Work request: In the URI financials passage, copy the stretch from "URI has worked" through "of their growth)", replacing "CapEx" with "capital spending".

The competition in the equipment rental/sales business is very broad ranging from small mom and pop shops to large corporations like Home Depot and Hertz that have a very large presence. As mentioned above I believe URI is uniquely positioned and thru scale, diverse product mix, locations all over North America, services, and specialized training they offer a one shop stop that few competitors can match. They have market leading margins as one would expect from the market share leader (ah…isn’t scale a beautiful thing). They also yield the highest owners earnings yield of 17% (CFO/Enterprise Value). I like this metric as it shows how much cash a business generates in a given year without new CapEx versus the enterprise value (market capitalization value of the company plus the incurred debt and minus any cash/short-term investments on their balance sheet).
URI has worked diligently to improve their financials over the past few years and their score card reflects it below:
- Net margins have improved significantly from negative 8% to positive 7%
- CFO (Cash Flow from Operations) growth of 43% per year (5 year avg.)
- FCF (Free Cash Flow) is -6% driven by CapEx in new equipment to grow the business (I think CFO is the better indicator here because of their growth)
- ROE (Return on Equity) at 17-18% the last two year
- ROIC (Return on Invested Capital) increased 300 basis points in the past three years to 15%
Graph 2 above is illustrative of how much management has been able to improve URI’s financials in a few short years. Wayland Hicks was appointed CEO in Dec ’03, which is when this company started its turn around. He retired in the summer of ’07, but maintains a chair on the board of directors (This is a common practice that allows the prior CEO to groom the new CEO). Michael Kneeland was promoted to CEO and previously served as the COO (He’ no stranger to URI). To be fair the construction boom played a large role in demand for equipment, but management definitely deserves credit too. The purple bar CFO (Cash Flow from Operations) is the most impressive bar on this chart as they grew it from ~$150M/year in ’01-’03 to $700M+ in ’06. The 2007 year is shaping up to generate $800M.

Given records:
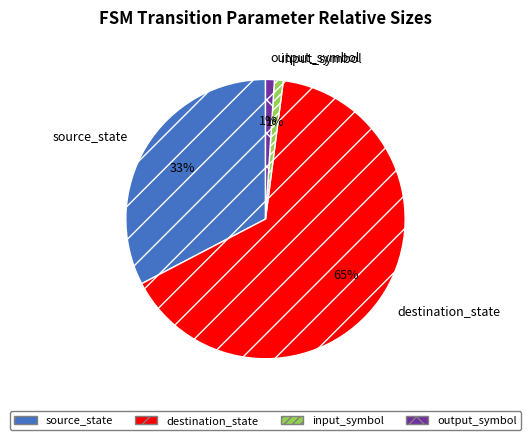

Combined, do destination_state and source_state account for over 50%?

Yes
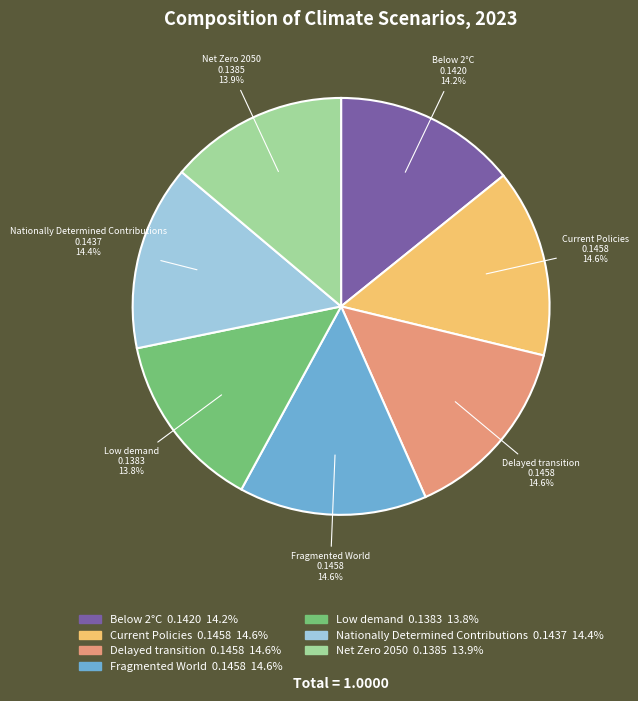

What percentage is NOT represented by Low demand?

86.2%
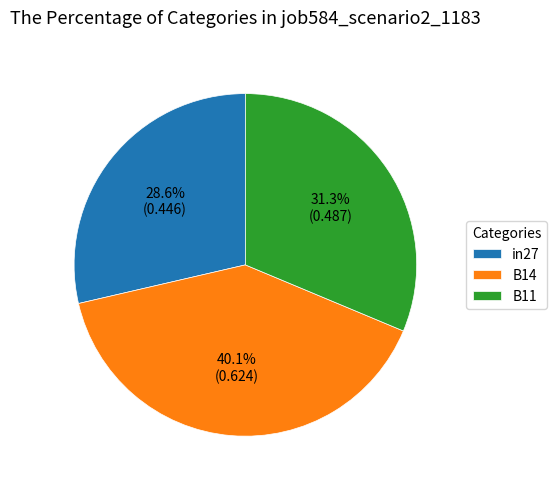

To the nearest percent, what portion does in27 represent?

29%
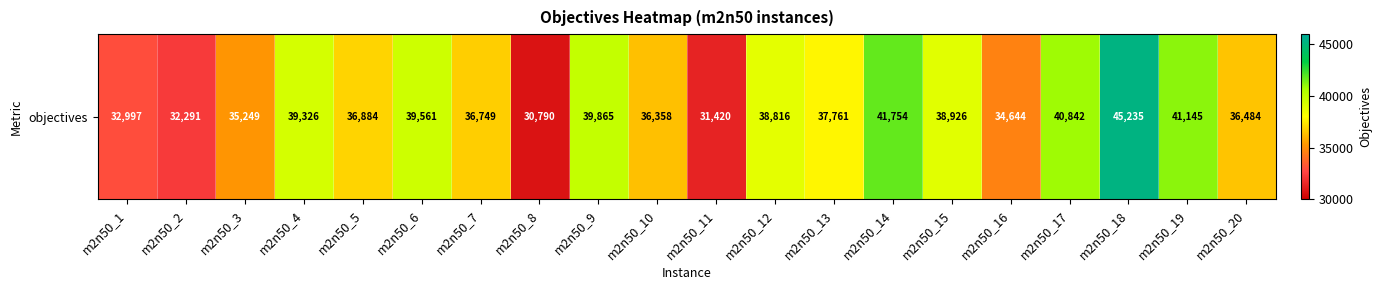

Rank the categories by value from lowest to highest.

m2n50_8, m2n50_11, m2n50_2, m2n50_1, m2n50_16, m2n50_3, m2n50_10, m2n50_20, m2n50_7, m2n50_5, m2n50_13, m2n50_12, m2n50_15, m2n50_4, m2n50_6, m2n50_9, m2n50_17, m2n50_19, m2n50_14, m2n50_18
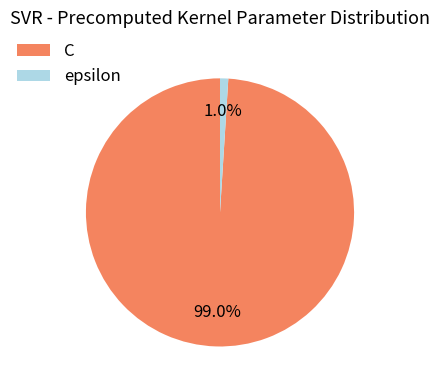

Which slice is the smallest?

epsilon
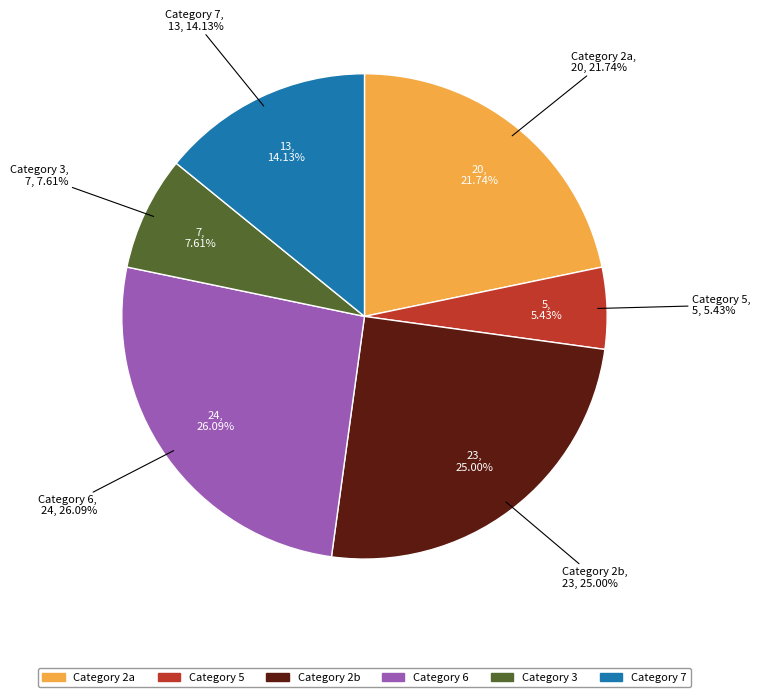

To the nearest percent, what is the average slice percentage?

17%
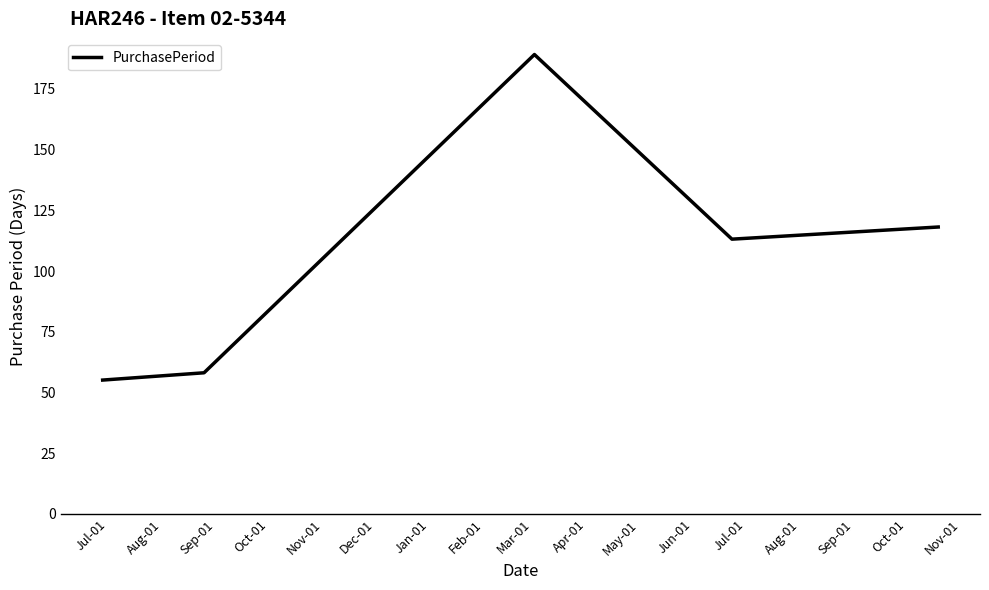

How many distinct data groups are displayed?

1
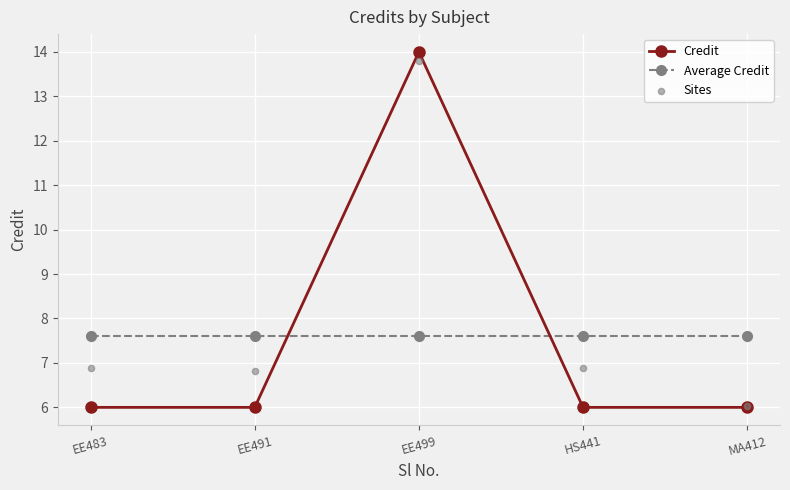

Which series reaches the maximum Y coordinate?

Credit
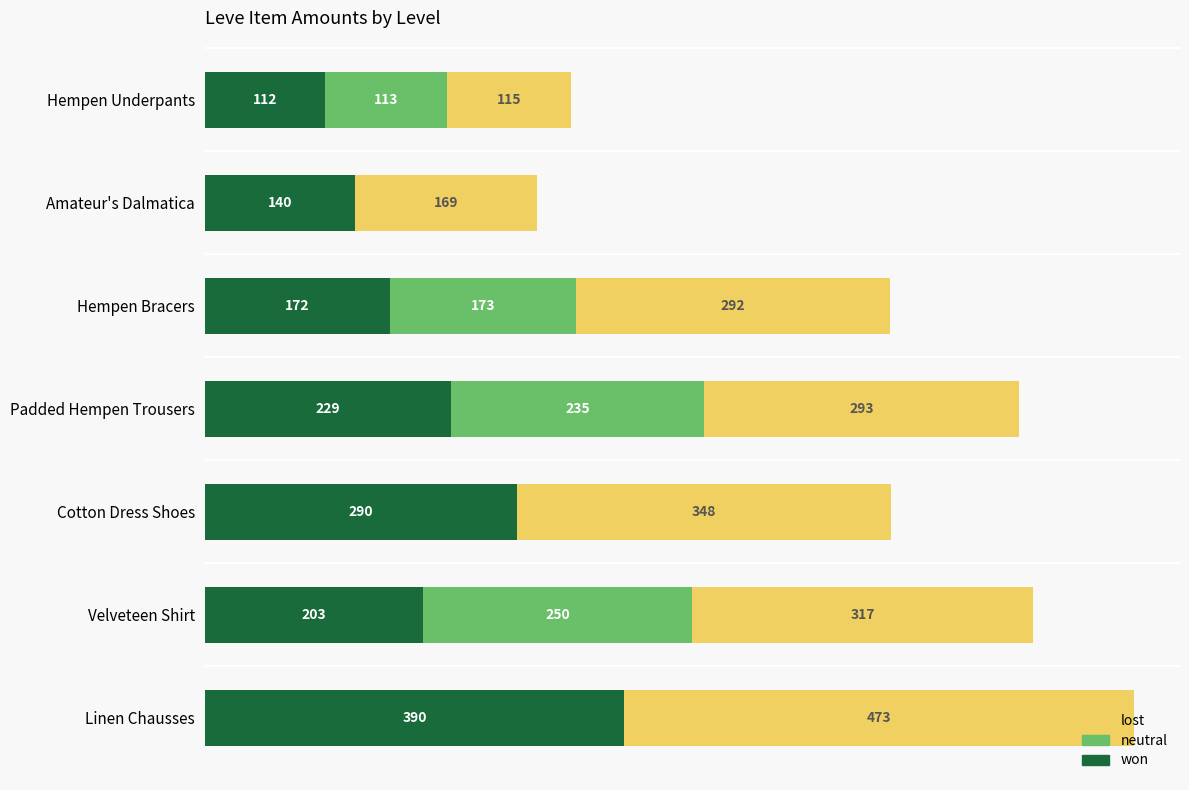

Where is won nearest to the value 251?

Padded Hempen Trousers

Output of the exercise:
URI has worked diligently to improve their financials over the past few years and their score card reflects it below:
- Net margins have improved significantly from negative 8% to positive 7%
- CFO (Cash Flow from Operations) growth of 43% per year (5 year avg.)
- FCF (Free Cash Flow) is -6% driven by capital spending in new equipment to grow the business (I think CFO is the better indicator here because of their growth)